Bain sur Oust. La résurrection de Nominoë

L’inauguration du mémorial Nominoë qui a eu lieu ce samedi est l’aboutissement de plusieurs années d’effort et d’un projet initié en 2014 par le collectif d’associations Poellgor Gouel. Il symbolise aussi la fin d’une attente qui parcourt le pays Breton depuis plus d’un siècle.

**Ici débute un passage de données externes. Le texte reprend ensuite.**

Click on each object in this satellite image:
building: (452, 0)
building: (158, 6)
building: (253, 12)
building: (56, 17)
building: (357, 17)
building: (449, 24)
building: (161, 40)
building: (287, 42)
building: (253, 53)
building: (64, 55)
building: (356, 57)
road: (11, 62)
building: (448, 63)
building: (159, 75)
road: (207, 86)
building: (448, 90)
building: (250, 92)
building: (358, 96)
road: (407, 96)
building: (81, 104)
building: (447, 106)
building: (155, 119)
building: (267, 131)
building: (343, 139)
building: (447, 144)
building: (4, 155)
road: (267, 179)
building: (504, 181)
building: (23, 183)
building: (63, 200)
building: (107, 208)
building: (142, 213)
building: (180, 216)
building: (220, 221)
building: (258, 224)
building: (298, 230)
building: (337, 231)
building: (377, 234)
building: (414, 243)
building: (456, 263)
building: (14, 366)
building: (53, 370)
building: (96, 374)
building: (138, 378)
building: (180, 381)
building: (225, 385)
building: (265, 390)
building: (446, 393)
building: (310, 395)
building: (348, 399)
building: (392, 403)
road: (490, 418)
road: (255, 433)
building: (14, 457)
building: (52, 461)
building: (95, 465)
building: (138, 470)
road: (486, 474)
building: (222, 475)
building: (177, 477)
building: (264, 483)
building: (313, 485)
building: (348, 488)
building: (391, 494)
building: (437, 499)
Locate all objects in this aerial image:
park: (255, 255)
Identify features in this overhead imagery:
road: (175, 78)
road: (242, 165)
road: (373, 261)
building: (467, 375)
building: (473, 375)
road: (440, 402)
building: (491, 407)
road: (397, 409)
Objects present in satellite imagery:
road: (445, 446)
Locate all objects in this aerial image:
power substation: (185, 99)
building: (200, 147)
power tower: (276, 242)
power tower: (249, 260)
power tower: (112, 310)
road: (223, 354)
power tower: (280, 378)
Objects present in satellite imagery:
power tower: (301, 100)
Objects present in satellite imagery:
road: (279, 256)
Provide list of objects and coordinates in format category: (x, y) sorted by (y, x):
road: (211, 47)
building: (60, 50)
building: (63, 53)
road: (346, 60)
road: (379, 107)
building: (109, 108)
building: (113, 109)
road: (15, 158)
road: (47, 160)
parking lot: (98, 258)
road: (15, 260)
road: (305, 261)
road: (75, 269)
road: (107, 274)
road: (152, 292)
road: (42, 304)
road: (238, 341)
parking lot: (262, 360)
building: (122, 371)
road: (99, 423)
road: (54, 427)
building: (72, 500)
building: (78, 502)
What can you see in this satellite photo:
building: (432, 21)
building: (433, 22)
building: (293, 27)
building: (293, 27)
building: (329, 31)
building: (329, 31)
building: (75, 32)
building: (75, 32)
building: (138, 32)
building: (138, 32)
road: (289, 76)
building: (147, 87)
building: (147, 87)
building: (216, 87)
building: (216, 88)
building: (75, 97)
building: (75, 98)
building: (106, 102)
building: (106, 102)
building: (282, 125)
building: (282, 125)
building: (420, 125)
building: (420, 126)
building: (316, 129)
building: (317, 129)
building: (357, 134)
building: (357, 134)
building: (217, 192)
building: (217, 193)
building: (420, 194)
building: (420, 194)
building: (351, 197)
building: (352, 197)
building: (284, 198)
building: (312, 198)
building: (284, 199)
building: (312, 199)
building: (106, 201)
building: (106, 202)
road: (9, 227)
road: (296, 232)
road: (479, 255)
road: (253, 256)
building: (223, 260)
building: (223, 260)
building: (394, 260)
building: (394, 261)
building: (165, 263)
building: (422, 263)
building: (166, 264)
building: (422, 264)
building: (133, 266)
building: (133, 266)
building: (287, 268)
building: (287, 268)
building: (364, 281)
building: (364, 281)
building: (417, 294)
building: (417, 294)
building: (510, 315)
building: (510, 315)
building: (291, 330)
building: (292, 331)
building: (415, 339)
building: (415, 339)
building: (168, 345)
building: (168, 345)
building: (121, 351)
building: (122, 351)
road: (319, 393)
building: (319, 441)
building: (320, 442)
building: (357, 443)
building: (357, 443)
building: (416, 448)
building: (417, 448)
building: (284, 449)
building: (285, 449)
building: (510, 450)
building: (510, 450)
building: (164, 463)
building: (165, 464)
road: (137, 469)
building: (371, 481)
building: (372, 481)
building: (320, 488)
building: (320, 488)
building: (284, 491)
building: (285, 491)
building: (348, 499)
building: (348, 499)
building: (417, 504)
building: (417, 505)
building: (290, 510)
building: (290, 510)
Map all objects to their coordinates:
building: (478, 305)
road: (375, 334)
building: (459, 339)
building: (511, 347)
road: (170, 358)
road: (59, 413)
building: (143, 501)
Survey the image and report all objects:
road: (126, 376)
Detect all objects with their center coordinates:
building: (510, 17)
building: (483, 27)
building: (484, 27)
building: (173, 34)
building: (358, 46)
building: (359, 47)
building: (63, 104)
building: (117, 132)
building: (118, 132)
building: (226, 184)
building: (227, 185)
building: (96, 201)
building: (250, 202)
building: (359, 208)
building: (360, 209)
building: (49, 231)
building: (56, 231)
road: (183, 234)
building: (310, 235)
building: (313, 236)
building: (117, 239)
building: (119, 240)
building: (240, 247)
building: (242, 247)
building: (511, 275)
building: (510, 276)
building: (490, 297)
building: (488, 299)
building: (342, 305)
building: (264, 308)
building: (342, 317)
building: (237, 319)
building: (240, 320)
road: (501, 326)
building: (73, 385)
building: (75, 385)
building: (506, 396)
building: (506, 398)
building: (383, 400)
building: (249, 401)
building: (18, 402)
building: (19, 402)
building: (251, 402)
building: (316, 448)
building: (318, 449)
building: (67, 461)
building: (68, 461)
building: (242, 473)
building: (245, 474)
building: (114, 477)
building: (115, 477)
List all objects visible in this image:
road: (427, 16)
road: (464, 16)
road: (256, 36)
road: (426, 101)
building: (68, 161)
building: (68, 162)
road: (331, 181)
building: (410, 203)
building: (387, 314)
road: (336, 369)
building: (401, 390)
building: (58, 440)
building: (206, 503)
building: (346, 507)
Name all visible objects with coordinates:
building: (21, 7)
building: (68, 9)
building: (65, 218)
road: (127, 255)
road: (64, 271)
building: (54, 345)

C’est ici à Ballon, sur la commune de Bain sur Oust, que Nominoë et son armée, faisant face aux troupes françaises menées par Charles Le Chauve, remportèrent une victoire décisive dans l’histoire de la Bretagne. C’est donc en ce lieu chargé d’histoire que l’artiste du pays de Redon, Jean-Pierre Baudu a choisi d’installer ce monument.

Bien que moderne dans sa conception, ce dernier a une forte dimension symbolique. Un grand bouclier, pièce maîtresse réalisée par la Nouvelle métallerie de Kerpont à Caudan, représentant le chevalier Nominoë est entouré de pieux en bois symbolisant les javelots de son armée, inséré dans un cercle avec tous les granits de Bretagne ; l’ensemble fait face à une allée de « dominos » symbolisant l’armée Franque.

Nombreux donc étaient les participants venus assister à l’inauguration samedi 26 mai. Après une longue litanie de remerciements, l’ensemble des prises de paroles souligna la détermination sans faille des acteurs du projet.

« Nous sommes très fiers d’avoir participé à la fin du processus, qui a été très long, à l’élaboration de ça magnifique monument et surtout d’avoir aidé cette association très résiliente, à mettre en avant un véritable trésor de l’Histoire de Bretagne, qui appartient à tous les Bretons et qui mérite vraiment beaucoup plus que ce qu’il n’avait précédemment », nous expliqua Christian Guillemot.

Jean-François Mary, président de Redon agglomération parla quant à lui « d’une belle œuvre, dans toutes ses dimensions, une œuvre de témoignage. »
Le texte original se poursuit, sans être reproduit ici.